The task » Go over the data below line by line, and state how many lines contain the string "with". Give the number only.

Collected data »
%%

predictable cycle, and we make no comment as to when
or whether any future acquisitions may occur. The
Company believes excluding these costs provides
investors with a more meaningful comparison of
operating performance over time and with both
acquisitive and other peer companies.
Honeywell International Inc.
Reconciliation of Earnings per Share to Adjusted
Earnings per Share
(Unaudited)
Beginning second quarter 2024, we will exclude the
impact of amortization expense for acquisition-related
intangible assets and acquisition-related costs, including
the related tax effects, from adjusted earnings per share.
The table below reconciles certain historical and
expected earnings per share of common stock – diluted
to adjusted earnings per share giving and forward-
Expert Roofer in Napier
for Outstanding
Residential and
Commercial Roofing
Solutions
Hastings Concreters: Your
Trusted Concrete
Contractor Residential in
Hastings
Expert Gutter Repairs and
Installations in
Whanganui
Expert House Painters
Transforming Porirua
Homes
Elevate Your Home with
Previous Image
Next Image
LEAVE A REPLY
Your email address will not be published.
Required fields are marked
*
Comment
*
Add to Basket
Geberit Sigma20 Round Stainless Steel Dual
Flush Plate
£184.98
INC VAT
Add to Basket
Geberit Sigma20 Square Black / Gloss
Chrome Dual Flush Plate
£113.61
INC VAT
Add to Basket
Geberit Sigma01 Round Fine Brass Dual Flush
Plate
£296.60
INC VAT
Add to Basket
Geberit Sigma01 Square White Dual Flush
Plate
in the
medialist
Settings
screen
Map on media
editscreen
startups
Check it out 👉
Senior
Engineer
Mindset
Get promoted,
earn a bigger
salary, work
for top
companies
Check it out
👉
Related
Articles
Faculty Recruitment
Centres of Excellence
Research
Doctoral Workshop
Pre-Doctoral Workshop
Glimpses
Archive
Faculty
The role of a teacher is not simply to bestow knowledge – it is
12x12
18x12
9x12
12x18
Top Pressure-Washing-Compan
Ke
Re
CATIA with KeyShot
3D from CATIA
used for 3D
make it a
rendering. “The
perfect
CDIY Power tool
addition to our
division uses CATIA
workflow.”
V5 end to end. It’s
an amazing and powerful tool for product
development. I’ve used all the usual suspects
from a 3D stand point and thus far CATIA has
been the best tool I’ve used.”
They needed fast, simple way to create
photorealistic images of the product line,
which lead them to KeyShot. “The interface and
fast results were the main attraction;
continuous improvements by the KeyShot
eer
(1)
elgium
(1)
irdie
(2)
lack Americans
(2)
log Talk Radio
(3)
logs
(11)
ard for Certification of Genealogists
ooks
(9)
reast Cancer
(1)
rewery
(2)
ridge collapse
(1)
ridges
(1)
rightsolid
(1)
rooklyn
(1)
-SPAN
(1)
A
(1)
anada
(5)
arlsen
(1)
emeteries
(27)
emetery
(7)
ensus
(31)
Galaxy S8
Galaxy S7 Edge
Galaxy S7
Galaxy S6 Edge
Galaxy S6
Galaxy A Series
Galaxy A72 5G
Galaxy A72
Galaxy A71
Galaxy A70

%%

Response area » 4